[Collected data entries]
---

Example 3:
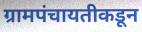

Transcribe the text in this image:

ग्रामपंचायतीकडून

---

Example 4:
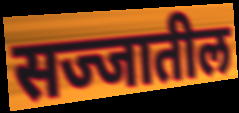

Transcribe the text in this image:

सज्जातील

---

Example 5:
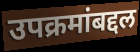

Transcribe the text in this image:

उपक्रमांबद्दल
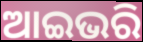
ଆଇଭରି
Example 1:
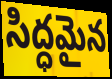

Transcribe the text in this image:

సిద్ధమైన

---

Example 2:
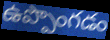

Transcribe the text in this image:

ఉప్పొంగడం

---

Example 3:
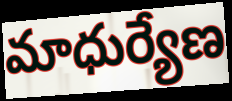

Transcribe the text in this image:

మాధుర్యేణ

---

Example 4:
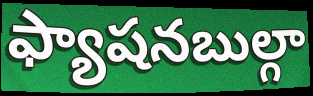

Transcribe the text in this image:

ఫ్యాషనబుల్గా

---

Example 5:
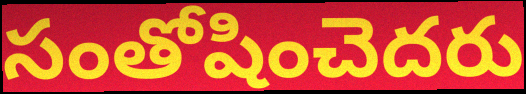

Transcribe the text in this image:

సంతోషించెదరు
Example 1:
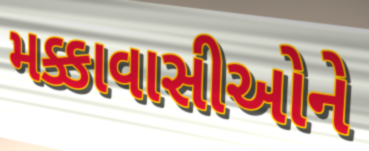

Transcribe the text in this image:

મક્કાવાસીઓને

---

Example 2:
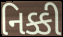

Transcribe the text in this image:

* _Work required_: Restate each record from above word for word, excluding any picture it holds.

* _Task output_:
---

Example 3:

Transcribe the text in this image:

ग्रामपंचायतीकडून

---

Example 4:

Transcribe the text in this image:

सज्जातील

---

Example 5:

Transcribe the text in this image:

उपक्रमांबद्दल
ଆଇଭରି
Example 1:

Transcribe the text in this image:

సిద్ధమైన

---

Example 2:

Transcribe the text in this image:

ఉప్పొంగడం

---

Example 3:

Transcribe the text in this image:

మాధుర్యేణ

---

Example 4:

Transcribe the text in this image:

ఫ్యాషనబుల్గా

---

Example 5:

Transcribe the text in this image:

సంతోషించెదరు
Example 1:

Transcribe the text in this image:

મક્કાવાસીઓને

---

Example 2:

Transcribe the text in this image:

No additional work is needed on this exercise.